Ses récits sont cohérents, offrant ainsi une union relationnelle de l’être et du monde, de quoi répondre à sa conception philosophique de la vie. Car la poétesse a fait des études en philosophie à la faculté des lettres de l’Université du Caire dans les années 1990. « J’ai choisi de faire des études en philosophie, afin de développer ma capacité de penser, de faire des déductions et de communiquer avec le monde. Sans avoir une interprétation du monde qui nous entoure, nous serions incapables d’influencer la réalité », assure Gihan Omar qui prépare actuellement un master sur la généalogie des valeurs chez Nietzsche. « Philosophe de la volonté de puissance, Nietzsche veut libérer l’Homme. Il veut le rendre à son destin profond pour advenir à ce qui le dépasse, le surhumain », précise-t-elle. A l’instar de Nietzsche, la poétesse aime décrire les choses de la vie, évoquant des sujets divers : nihilisme, psycho-moral, métaphysique, ontologie, volition, existentialisme, philosophie de la beauté …

Tout est enchevêtré de manière indissoluble, mais elle le fait dans un langage clair, simple et expressif, se rapprochant de la philosophie poétique de Yannis Ritsos. « La poésie n’a jamais le dernier mot. Mais toujours le premier », dit-elle. Son deuxième recueil de poèmes en prose Qabl An Nakrah Paolo Coelho (avant de détester Paolo Coelho) a été traduit de l’arabe vers le français en 2010, aux éditions L’Harmattan. « Dans ce recueil, je conteste la Légende personnelle de L’Alchimiste de Coelho. Je vois que les signes ne sont pas toujours un bon guide à suivre, ils peuvent souvent nous tromper ou nous dérouter ».

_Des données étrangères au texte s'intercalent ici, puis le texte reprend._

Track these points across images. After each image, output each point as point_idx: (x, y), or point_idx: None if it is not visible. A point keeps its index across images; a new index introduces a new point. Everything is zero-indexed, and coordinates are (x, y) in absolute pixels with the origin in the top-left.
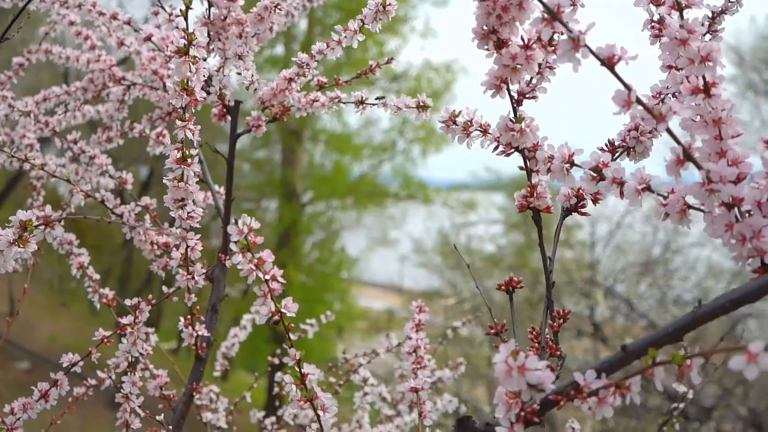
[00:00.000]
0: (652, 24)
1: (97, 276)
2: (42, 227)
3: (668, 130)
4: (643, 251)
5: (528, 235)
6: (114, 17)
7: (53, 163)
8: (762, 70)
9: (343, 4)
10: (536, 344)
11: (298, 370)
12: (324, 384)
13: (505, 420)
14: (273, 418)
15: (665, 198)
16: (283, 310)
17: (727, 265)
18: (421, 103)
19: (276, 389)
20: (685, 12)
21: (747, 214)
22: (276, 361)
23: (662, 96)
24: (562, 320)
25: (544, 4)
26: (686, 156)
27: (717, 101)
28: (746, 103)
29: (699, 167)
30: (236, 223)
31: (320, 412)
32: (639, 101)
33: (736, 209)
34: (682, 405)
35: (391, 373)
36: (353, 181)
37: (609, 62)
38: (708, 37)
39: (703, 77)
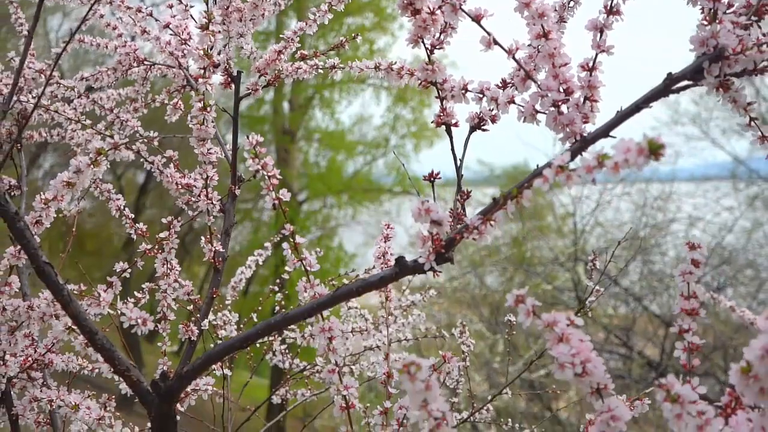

Gihan Omar est née dans la ville de Belbeis, au gouvernorat de Charqiya, d’un père officier-ingénieur en aéronautique à l’armée égyptienne. Dans sa ville natale, elle menait une vie très disciplinée. Elle aimait jouer auprès de vrais avions qu’hébergeait le complexe académique de l’armée de l’air égyptienne. « J’aimais aussi les bulles vides des caricatures du grand Hégazi, en ajoutant mes propres commentaires. Elles étaient publiées dans le magazine Magued que mon père m’achetait régulièrement. L’ambiance calme de Belbeis a fait de moi une personne de nature méditative ».

Dans les années 1980, à l’âge de 9 ans, Gihan est partie vivre avec sa mère dans la banlieue de Hélouan, à quelques kilomètres du Caire. A l’école, les cours de rédaction en langue arabe l’enchantaient. Elle adorait lire Mahfouz, Milan Kundera, Mario Vargas Llosa, Franz Kafka et Federico Garcia Lorca. « C’est à travers Mahfouz que j’ai découvert le monde », lance-t-elle.

Ce n’est qu’en 2004 que Gihan a confirmé son style littéraire et a publié son premier recueil, Aqdam Khafifa (des pas légers), aux éditions Charqiyat. Un recueil que la grande critique Safinaz Qazem a décrit en disant: « Il ne produit pas des questionnements, mais un étonnement soudain, avec une émotion tout à fait neutre ». Reflétant les divers états des individus, les poèmes de Gihan Omar sont traduits en plusieurs langues: l’anglais, le français, le bosniaque, le roumain, le coréen, le turc et l’allemand. Une reconnaissance mondiale. D’ailleurs, l’un des poèmes de son dernier recueil vient d’être sélectionné pour faire partie de l’Anthologie de la poésie arabe, publiée par la prestigieuse Université Yale.

Jalons

1994 : Diplôme en philosophie à la faculté des lettres.

2004 : Publication de son premier recueil Aqdam Khafifa (des pas légers).

2007: Mort subite de son mari Hani Al-Gouweili.

2013 : Publication de An Tassir Khalf Al-Merä (marcher derrière le miroir).

2021 : Publication de Hina Aradt An Onqez Al-Alam (quand j’ai voulu sauver le monde).